- **TO-DO ITEM**: Return each of the entries below precisely as it appears.

** Opening SOURCE DATA block **

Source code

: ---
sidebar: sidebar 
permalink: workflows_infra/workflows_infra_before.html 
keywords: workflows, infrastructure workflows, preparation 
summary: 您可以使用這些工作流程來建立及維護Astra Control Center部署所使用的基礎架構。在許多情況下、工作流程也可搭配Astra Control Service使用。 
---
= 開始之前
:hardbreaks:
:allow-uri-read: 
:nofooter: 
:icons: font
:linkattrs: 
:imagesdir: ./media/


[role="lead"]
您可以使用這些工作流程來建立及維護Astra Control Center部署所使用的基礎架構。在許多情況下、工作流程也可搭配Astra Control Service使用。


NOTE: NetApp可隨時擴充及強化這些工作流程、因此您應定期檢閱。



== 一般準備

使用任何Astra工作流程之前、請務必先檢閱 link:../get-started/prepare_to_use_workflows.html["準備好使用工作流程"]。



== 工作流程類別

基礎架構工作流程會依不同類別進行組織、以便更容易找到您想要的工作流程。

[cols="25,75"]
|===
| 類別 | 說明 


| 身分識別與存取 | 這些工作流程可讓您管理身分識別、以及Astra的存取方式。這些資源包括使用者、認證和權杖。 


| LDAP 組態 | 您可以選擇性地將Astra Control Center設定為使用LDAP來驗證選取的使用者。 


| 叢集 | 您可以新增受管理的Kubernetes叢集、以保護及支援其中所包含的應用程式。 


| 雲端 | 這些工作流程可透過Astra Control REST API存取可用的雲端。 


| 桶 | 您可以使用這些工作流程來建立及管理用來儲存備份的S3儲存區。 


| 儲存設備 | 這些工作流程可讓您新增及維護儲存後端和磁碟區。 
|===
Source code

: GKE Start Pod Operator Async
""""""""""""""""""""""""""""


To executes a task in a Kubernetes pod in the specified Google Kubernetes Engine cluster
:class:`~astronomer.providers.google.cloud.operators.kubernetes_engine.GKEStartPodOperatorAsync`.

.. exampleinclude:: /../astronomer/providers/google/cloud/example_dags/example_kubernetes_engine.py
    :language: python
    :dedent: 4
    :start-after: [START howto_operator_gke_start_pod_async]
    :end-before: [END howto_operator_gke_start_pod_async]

** Closing SOURCE DATA block **

- **ANSWER SPACE**:
Source code

: ---
sidebar: sidebar 
permalink: workflows_infra/workflows_infra_before.html 
keywords: workflows, infrastructure workflows, preparation 
summary: 您可以使用這些工作流程來建立及維護Astra Control Center部署所使用的基礎架構。在許多情況下、工作流程也可搭配Astra Control Service使用。 
---
= 開始之前
:hardbreaks:
:allow-uri-read: 
:nofooter: 
:icons: font
:linkattrs: 
:imagesdir: ./media/


[role="lead"]
您可以使用這些工作流程來建立及維護Astra Control Center部署所使用的基礎架構。在許多情況下、工作流程也可搭配Astra Control Service使用。


NOTE: NetApp可隨時擴充及強化這些工作流程、因此您應定期檢閱。



== 一般準備

使用任何Astra工作流程之前、請務必先檢閱 link:../get-started/prepare_to_use_workflows.html["準備好使用工作流程"]。



== 工作流程類別

基礎架構工作流程會依不同類別進行組織、以便更容易找到您想要的工作流程。

[cols="25,75"]
|===
| 類別 | 說明 


| 身分識別與存取 | 這些工作流程可讓您管理身分識別、以及Astra的存取方式。這些資源包括使用者、認證和權杖。 


| LDAP 組態 | 您可以選擇性地將Astra Control Center設定為使用LDAP來驗證選取的使用者。 


| 叢集 | 您可以新增受管理的Kubernetes叢集、以保護及支援其中所包含的應用程式。 


| 雲端 | 這些工作流程可透過Astra Control REST API存取可用的雲端。 


| 桶 | 您可以使用這些工作流程來建立及管理用來儲存備份的S3儲存區。 


| 儲存設備 | 這些工作流程可讓您新增及維護儲存後端和磁碟區。 
|===
Source code

: GKE Start Pod Operator Async
""""""""""""""""""""""""""""


To executes a task in a Kubernetes pod in the specified Google Kubernetes Engine cluster
:class:`~astronomer.providers.google.cloud.operators.kubernetes_engine.GKEStartPodOperatorAsync`.

.. exampleinclude:: /../astronomer/providers/google/cloud/example_dags/example_kubernetes_engine.py
    :language: python
    :dedent: 4
    :start-after: [START howto_operator_gke_start_pod_async]
    :end-before: [END howto_operator_gke_start_pod_async]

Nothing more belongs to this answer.